Von Regina Kremsreiter
Die eben gegründete Kulturinitiative „die Spedition“ inszenierte unter der Regie von Christoph Schletz zum bundesweiten Vorlesetag einen sechsstündigen Lesemarathon im Passauer Café Museum. Der frühe Abend gehörte Jugendlichen, die aus ihren Lieblingsbüchern lasen. Ab 20 Uhr folgte zwölf weitere Vorlesende mit Texten aus drei Jahrhunderten von Annette von Droste-Hülshoff über Ingeborg Bachmann bis hin zu Autoren, die aktuell in aller Munde sind – wie Nobelpreisträger Jon Fosse oder Tonio Schachinger.
Die Veranstaltung lebte nicht nur von der Vielfalt der Texte. Die Zuhörer konnten auch in die unterschiedlichsten Arten des Vorlesens eintauchen. Während die Schülerinnen emotional ganz tief in ihren Texten waren und ihr Publikum mit dieser innigen Art des Lesens zu Tränen rührten, wurden die Studierenden der Passauer Athanor-Akademie mit großer Spielfreude zu den Protagonisten der Texte. Aber auch Uniprofessoren, Autoren und andere Leseenthusiasten schafften es mühelos, ihre Begeisterung ans Publikum weiterzugeben. So war der Vortrag von Prof. Maurizio Bach aus dem 34. Kapitel von Musils „Mann ohne Eigenschaften“ keine Sekunde ermüdend. Benedikt Kuhnen, der aus Jan Weilers „Der Markisenmann“ las, gelang es fantastisch, den subtilen Witz des Romans zu transportieren. Und Jasmin Maria David lieh György Köves, der Hauptfigur aus Imre Kertészs „Roman eines Schicksalslosen“, ihre unaufgeregte Stimme, die Györgys kindlich-ausweglose Perspektive auf die Welt des Konzentrationslagers eindrucksvoll spiegelte.

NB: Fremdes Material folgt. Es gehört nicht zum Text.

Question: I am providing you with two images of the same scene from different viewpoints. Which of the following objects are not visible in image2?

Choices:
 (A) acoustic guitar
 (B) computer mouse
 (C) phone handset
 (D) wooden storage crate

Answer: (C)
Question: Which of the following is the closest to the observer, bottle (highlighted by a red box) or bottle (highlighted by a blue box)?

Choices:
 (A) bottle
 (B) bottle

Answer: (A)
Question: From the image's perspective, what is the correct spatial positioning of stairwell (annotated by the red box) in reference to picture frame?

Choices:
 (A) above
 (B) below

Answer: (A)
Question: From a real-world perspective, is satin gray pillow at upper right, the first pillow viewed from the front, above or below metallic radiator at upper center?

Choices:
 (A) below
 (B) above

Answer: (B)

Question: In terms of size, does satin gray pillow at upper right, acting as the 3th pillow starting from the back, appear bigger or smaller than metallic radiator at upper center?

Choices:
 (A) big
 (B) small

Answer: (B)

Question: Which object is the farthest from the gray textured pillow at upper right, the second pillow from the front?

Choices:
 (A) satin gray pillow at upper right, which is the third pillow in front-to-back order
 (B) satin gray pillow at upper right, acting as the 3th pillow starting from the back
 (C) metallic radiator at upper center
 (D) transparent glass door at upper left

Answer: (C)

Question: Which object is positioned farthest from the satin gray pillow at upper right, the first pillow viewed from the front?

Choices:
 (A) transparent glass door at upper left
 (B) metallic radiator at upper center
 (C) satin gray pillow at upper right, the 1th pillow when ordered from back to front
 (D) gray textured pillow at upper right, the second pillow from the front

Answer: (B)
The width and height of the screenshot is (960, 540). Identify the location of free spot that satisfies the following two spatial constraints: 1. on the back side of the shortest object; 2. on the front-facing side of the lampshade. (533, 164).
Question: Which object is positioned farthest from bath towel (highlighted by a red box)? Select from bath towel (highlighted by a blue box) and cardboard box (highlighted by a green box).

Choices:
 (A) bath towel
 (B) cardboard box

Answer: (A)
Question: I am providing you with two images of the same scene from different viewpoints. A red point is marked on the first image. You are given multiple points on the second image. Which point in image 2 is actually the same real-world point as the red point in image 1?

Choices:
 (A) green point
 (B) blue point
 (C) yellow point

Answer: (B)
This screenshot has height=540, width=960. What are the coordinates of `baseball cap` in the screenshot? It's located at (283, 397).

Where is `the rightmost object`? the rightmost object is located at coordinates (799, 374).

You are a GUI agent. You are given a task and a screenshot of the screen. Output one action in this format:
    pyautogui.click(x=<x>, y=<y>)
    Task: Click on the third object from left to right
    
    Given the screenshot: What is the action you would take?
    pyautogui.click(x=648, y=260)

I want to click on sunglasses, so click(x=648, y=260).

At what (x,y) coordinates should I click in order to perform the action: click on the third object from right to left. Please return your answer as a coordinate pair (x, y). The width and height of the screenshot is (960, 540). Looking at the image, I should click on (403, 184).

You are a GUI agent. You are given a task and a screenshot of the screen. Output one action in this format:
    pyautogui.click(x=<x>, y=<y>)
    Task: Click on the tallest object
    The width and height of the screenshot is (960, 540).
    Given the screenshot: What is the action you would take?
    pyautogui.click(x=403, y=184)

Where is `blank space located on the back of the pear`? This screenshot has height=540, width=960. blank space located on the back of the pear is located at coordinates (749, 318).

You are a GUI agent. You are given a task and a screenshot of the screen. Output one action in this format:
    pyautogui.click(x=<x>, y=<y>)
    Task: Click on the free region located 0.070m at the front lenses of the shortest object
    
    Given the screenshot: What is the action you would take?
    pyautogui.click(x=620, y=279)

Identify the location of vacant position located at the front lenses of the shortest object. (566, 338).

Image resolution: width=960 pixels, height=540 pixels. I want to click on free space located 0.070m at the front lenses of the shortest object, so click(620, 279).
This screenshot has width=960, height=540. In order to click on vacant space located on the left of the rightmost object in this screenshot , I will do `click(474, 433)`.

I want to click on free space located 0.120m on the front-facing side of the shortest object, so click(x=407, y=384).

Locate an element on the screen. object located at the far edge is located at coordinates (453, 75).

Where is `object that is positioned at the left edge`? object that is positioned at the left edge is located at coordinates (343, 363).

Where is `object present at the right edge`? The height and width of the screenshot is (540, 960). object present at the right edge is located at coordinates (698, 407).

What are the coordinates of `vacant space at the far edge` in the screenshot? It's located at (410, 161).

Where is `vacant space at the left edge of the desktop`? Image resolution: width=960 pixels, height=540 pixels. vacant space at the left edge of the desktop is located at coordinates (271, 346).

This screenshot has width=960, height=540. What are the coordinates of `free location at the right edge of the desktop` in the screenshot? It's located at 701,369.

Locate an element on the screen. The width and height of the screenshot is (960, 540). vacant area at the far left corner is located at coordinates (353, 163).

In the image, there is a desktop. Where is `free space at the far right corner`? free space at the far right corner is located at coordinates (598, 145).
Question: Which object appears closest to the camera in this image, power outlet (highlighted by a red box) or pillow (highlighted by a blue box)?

Nach jedem Leseblock von je dreimal 15 Minuten gab es Musik, die den Zuhörern eine Pause gönnte und gleichzeitig half, im Lese(Fluss) zu bleiben. Benedikt Kuhnen und Stefan Metzger (Gesang, Flügel und Posaune) interpretierten Stücke von Kurt Weill, Antonio Carlos Jobim und Juan Luis Guerra. Tomás Hernández Castro, Julia Haas, Konni Meinzer, Hannes Kainz und Marvin Steglich – allesamt Studierende an der Athanor-Akademie – rissen das Publikum mit ihrer meist selbst komponierten und getexteten Musik mit.
„die Spedition“ hat sich das Ziel gesetzt, Kunst und Kultur zu (be-)fördern. An diesem ersten Veranstaltungsabend ist das der jungen Initiative mit einem mutigen Format, das Raum für Überraschungen und Begegnung bot, wunderbar gelungen. Je später der Abend wurde, desto mehr füllte sich das Café Museum. Gegen Mitternacht waren es dann vor allem Athanor-Studenten, die die schauspielerisch überzeugenden szenischen Lesungen aus Jon Fosses „Das ist Alise“ und Sarah Kanes „Gier“ bejubelten – und alle anderen Besucher mit erfrischenden Auftritten und bester Stimmung belohnten.